Ontario Creating Four New Specialized Units for People with Dementia and Other Complex Needs

Province investing in innovative care models to provide people with more connected, convenient care

October 28, 2022

TORONTO — The Ontario government is investing $5.91 million to create four new Behavioural Specialized Units (BSU) at long-term care homes in Ajax, Penetanguishene and Scarborough. These additional units will provide more vulnerable long-term care residents with complex care needs like dementia with safe, quality care in the comfort of a home instead of a hospital.

“Our government is expanding the number of specialized beds at long-term care homes so residents who have unique care needs for conditions like dementia can get the care they deserve while avoiding unnecessary hospitalization,” said Paul Calandra, Minister of Long-Term Care. “This is one more way we are taking action to ensure Ontarians have access to more connected, convenient care, while reducing capacity pressures in our hospitals.”
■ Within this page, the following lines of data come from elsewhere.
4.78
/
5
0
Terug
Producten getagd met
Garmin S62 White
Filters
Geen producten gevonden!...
The new BSU investments are:

  • $1.12 million for a 16-bed BSU at Lakeridge Gardens in Ajax, operated by Lakeridge Health;
  • $1.03 million for a 16-bed BSU at Georgian Manor Home for the Aged in Penetanguishene, operated by Simcoe County;
  • $1.55 million for a 15-bed BSU at Bendale Acres in Scarborough, operated by the City of Toronto; and
  • $2.21 million for a 32-bed BSU at Extendicare Rouge Valley in Scarborough, operated by Extendicare Canada Inc.
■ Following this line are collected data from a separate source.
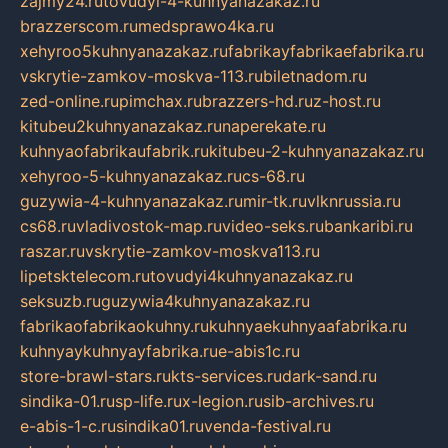
zajmy24.ru
tovudyi-4-kuhnyanazakaz.ru
brazzerscom.ru
medsprawo4ka.ru
xehyroo5kuhnyanazakaz.ru
fabrikayfabrikaefabrika.ru
vskrytie-zamkov-moskva-113.ru
biletnadom.ru
zed-online.ru
pimchax.ru
brazzers-hd.ru
z-host.ru
kitubeu2kuhnyanazakaz.ru
naperekate.ru
kuhnyaofabrikaufabrik.ru
kitubeu-2-kuhnyanazakaz.ru
xehyroo-5-kuhnyanazakaz.ru
cs-68.ru
guzywia-4-kuhnyanazakaz.ru
mir-tk.ru
vlknrussia.ru
cs68.ru
vladivostok-map.ru
video-seks.ru
bankaribi.ru
raszar.ru
vskrytie-zamkov-moskva113.ru
lipetsktelecom.ru
tovudyi4kuhnyanazakaz.ru
seksuzb.ru
guzywia4kuhnyanazakaz.ru
fabrikaofabrikaokuhny.ru
kuhnyaekuhnyaafabrika.ru
kuhnyaykuhnyayfabrika.ru
e-abis1c.ru
store-brawl-stars.ru
kts-services.ru
dark-sand.ru
sindika-01.ru
sp-life.ru
x-legion.ru
sib-archives.ru
e-abis-1-c.ru
sindika01.ru
venda-festival.ru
The four new BSUs with 79 specialized beds build on the government’s previous investment of 62 specialized beds in three existing BSUs at other locations throughout the province.

These units within long-term care homes specialize in care for individuals with complex behaviours like dementia by providing increased staffing, a tailored environment, focused behavioural assessment and enhanced care planning.

People with complex behaviours like dementia are often more difficult to place in long-term care homes because of the specialized care required to support them. Expanding the number of BSU beds helps increase the number of complex Alternate Level of Care hospital patients and community members who can get the care they need in long-term care homes and avoid hospitalization.

The government’s transformation of health and long-term care is part of the Plan to Stay Open: Health System Stability and Recovery, and aims to provide a more stable and better-connected health care system for Ontarians, while keeping our province and economy open. The plan is built on five strategic goals, which include preserving our hospital capacity and providing the right care in the right place.

Quick Facts

  • Specialized Units provide long-term care home residents with accommodation, care, services, programs and goods, and are designated under the Fixing Long-Term Care ActThe designation of Specialized Unit provides Ontario Health with the flexibility to address the needs of specialized populations whose needs cannot otherwise be met.
  • With this announcement, there are a total of 16 Behavioural Specialized Units with 322 beds at long-term care homes provincewide, including the following seven, funded by the Ontario Government as part of a pilot project to improve access to long-term care for individuals with responsive behaviours: Cooksville Care Centre (Mississauga), Linhaven (St. Catharines), Fairview Lodge (Whitby), Georgian Manor (Penetanguishene), Bendale Acres (Scarborough), Extendicare Rouge Valley (Scarborough), and Lakeridge Gardens (Ajax). There are also nine BSUs funded through Ontario Health.
  • The province is also investing $37 million in 2022-23, and additional funding annually moving forward, to expand access to a range of specialized services and supports to help people with complex needs such as bariatric, behavioural and dialysis. The aim is for people to receive the right care in the right place and help reduce unnecessary hospitalization. The investment includes $20 million this year for a new Long-Term Care Local Priorities Fund to be administered by Ontario Health, an additional $5 million this year for Behavioural Supports Ontario (BSO), $2.6 million this year for the Baycrest Virtual Behaviour Medicine program, and $4.5 million in one-time funding for a new, 56-unit, mixed-market seniors’ housing complex in Kenora.


“Today’s announcement highlights our government’s commitment to fixing Ontario’s long-term care system and ensuring our seniors get the quality of care and quality of life they need and deserve. It also represents our commitment to easing hospital capacity pressures, so those who need care can get it in a timely fashion.”

– David Smith
MPP, Scarborough Centre

“Investing in targeted health care services such as Behavioural Specialized Units will ensure that our seniors receive the services they need to truly meet their care needs. I am pleased to see that this investment will serve seniors in Scarborough and beyond.”